> Goal
Please rewrite the rows below, putting "catalog number" wherever "catalogue / barcode" appears and leaving everything else unchanged.

[Data excerpts]
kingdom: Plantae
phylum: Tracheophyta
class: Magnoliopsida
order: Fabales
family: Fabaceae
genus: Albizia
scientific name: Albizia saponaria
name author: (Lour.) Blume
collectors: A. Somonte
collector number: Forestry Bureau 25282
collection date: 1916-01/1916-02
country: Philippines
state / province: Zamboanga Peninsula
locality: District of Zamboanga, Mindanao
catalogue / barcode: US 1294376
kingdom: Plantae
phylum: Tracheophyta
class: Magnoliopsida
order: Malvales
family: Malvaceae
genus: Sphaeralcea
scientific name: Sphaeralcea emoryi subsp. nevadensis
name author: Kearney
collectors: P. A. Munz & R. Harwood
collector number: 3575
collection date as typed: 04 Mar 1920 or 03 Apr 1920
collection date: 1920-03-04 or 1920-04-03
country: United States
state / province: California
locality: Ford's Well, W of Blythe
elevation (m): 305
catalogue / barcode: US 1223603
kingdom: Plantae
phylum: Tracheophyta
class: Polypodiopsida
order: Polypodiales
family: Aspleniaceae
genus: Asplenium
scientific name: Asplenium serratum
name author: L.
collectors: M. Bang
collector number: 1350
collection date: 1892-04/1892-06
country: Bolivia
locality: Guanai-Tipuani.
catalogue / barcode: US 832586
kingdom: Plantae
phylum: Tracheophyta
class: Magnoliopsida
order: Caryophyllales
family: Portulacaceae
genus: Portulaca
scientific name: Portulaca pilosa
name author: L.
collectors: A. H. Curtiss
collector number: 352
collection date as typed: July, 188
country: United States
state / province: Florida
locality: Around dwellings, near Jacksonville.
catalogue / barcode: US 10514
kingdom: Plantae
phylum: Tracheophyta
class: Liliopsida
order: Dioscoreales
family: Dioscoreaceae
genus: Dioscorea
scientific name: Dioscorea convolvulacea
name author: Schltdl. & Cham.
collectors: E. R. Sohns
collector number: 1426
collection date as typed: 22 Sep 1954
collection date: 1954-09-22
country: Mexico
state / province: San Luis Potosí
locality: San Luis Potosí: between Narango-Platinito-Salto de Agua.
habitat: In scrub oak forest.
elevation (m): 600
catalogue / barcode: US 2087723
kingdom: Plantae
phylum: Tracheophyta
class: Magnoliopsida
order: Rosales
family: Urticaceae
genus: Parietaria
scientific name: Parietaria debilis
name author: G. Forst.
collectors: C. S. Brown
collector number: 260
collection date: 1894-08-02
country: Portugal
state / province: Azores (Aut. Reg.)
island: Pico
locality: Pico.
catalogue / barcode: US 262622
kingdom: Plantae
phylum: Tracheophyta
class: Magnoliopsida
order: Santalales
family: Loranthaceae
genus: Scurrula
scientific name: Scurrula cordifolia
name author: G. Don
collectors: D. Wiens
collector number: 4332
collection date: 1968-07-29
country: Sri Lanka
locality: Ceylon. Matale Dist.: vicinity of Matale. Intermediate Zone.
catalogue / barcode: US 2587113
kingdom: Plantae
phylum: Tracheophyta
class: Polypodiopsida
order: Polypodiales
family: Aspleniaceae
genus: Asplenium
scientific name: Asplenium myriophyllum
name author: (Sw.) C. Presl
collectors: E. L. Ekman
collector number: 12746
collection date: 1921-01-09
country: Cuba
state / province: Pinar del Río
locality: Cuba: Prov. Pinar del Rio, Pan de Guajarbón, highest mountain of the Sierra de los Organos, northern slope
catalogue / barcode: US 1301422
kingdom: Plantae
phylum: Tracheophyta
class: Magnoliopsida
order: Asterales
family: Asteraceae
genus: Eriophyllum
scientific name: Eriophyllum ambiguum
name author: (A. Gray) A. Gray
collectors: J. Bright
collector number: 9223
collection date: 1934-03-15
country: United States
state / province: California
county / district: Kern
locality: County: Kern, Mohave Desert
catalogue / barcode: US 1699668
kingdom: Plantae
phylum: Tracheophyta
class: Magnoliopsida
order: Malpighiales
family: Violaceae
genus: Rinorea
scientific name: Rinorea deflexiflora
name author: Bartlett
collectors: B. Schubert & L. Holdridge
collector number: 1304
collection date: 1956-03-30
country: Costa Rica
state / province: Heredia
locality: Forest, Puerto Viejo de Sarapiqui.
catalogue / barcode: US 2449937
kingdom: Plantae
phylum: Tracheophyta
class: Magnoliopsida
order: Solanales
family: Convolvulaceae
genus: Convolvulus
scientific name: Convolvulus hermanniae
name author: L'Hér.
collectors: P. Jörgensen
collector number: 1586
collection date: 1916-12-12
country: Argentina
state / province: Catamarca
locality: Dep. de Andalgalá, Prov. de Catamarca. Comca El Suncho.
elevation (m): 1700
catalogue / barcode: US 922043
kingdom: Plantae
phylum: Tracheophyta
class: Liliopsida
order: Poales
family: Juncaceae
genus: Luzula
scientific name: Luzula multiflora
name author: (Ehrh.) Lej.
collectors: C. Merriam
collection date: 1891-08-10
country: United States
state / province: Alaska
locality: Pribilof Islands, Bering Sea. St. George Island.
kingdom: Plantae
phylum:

> Final answer
kingdom: Plantae
phylum: Tracheophyta
class: Magnoliopsida
order: Fabales
family: Fabaceae
genus: Albizia
scientific name: Albizia saponaria
name author: (Lour.) Blume
collectors: A. Somonte
collector number: Forestry Bureau 25282
collection date: 1916-01/1916-02
country: Philippines
state / province: Zamboanga Peninsula
locality: District of Zamboanga, Mindanao
catalog number: US 1294376
kingdom: Plantae
phylum: Tracheophyta
class: Magnoliopsida
order: Malvales
family: Malvaceae
genus: Sphaeralcea
scientific name: Sphaeralcea emoryi subsp. nevadensis
name author: Kearney
collectors: P. A. Munz & R. Harwood
collector number: 3575
collection date as typed: 04 Mar 1920 or 03 Apr 1920
collection date: 1920-03-04 or 1920-04-03
country: United States
state / province: California
locality: Ford's Well, W of Blythe
elevation (m): 305
catalog number: US 1223603
kingdom: Plantae
phylum: Tracheophyta
class: Polypodiopsida
order: Polypodiales
family: Aspleniaceae
genus: Asplenium
scientific name: Asplenium serratum
name author: L.
collectors: M. Bang
collector number: 1350
collection date: 1892-04/1892-06
country: Bolivia
locality: Guanai-Tipuani.
catalog number: US 832586
kingdom: Plantae
phylum: Tracheophyta
class: Magnoliopsida
order: Caryophyllales
family: Portulacaceae
genus: Portulaca
scientific name: Portulaca pilosa
name author: L.
collectors: A. H. Curtiss
collector number: 352
collection date as typed: July, 188
country: United States
state / province: Florida
locality: Around dwellings, near Jacksonville.
catalog number: US 10514
kingdom: Plantae
phylum: Tracheophyta
class: Liliopsida
order: Dioscoreales
family: Dioscoreaceae
genus: Dioscorea
scientific name: Dioscorea convolvulacea
name author: Schltdl. & Cham.
collectors: E. R. Sohns
collector number: 1426
collection date as typed: 22 Sep 1954
collection date: 1954-09-22
country: Mexico
state / province: San Luis Potosí
locality: San Luis Potosí: between Narango-Platinito-Salto de Agua.
habitat: In scrub oak forest.
elevation (m): 600
catalog number: US 2087723
kingdom: Plantae
phylum: Tracheophyta
class: Magnoliopsida
order: Rosales
family: Urticaceae
genus: Parietaria
scientific name: Parietaria debilis
name author: G. Forst.
collectors: C. S. Brown
collector number: 260
collection date: 1894-08-02
country: Portugal
state / province: Azores (Aut. Reg.)
island: Pico
locality: Pico.
catalog number: US 262622
kingdom: Plantae
phylum: Tracheophyta
class: Magnoliopsida
order: Santalales
family: Loranthaceae
genus: Scurrula
scientific name: Scurrula cordifolia
name author: G. Don
collectors: D. Wiens
collector number: 4332
collection date: 1968-07-29
country: Sri Lanka
locality: Ceylon. Matale Dist.: vicinity of Matale. Intermediate Zone.
catalog number: US 2587113
kingdom: Plantae
phylum: Tracheophyta
class: Polypodiopsida
order: Polypodiales
family: Aspleniaceae
genus: Asplenium
scientific name: Asplenium myriophyllum
name author: (Sw.) C. Presl
collectors: E. L. Ekman
collector number: 12746
collection date: 1921-01-09
country: Cuba
state / province: Pinar del Río
locality: Cuba: Prov. Pinar del Rio, Pan de Guajarbón, highest mountain of the Sierra de los Organos, northern slope
catalog number: US 1301422
kingdom: Plantae
phylum: Tracheophyta
class: Magnoliopsida
order: Asterales
family: Asteraceae
genus: Eriophyllum
scientific name: Eriophyllum ambiguum
name author: (A. Gray) A. Gray
collectors: J. Bright
collector number: 9223
collection date: 1934-03-15
country: United States
state / province: California
county / district: Kern
locality: County: Kern, Mohave Desert
catalog number: US 1699668
kingdom: Plantae
phylum: Tracheophyta
class: Magnoliopsida
order: Malpighiales
family: Violaceae
genus: Rinorea
scientific name: Rinorea deflexiflora
name author: Bartlett
collectors: B. Schubert & L. Holdridge
collector number: 1304
collection date: 1956-03-30
country: Costa Rica
state / province: Heredia
locality: Forest, Puerto Viejo de Sarapiqui.
catalog number: US 2449937
kingdom: Plantae
phylum: Tracheophyta
class: Magnoliopsida
order: Solanales
family: Convolvulaceae
genus: Convolvulus
scientific name: Convolvulus hermanniae
name author: L'Hér.
collectors: P. Jörgensen
collector number: 1586
collection date: 1916-12-12
country: Argentina
state / province: Catamarca
locality: Dep. de Andalgalá, Prov. de Catamarca. Comca El Suncho.
elevation (m): 1700
catalog number: US 922043
kingdom: Plantae
phylum: Tracheophyta
class: Liliopsida
order: Poales
family: Juncaceae
genus: Luzula
scientific name: Luzula multiflora
name author: (Ehrh.) Lej.
collectors: C. Merriam
collection date: 1891-08-10
country: United States
state / province: Alaska
locality: Pribilof Islands, Bering Sea. St. George Island.
kingdom: Plantae
phylum:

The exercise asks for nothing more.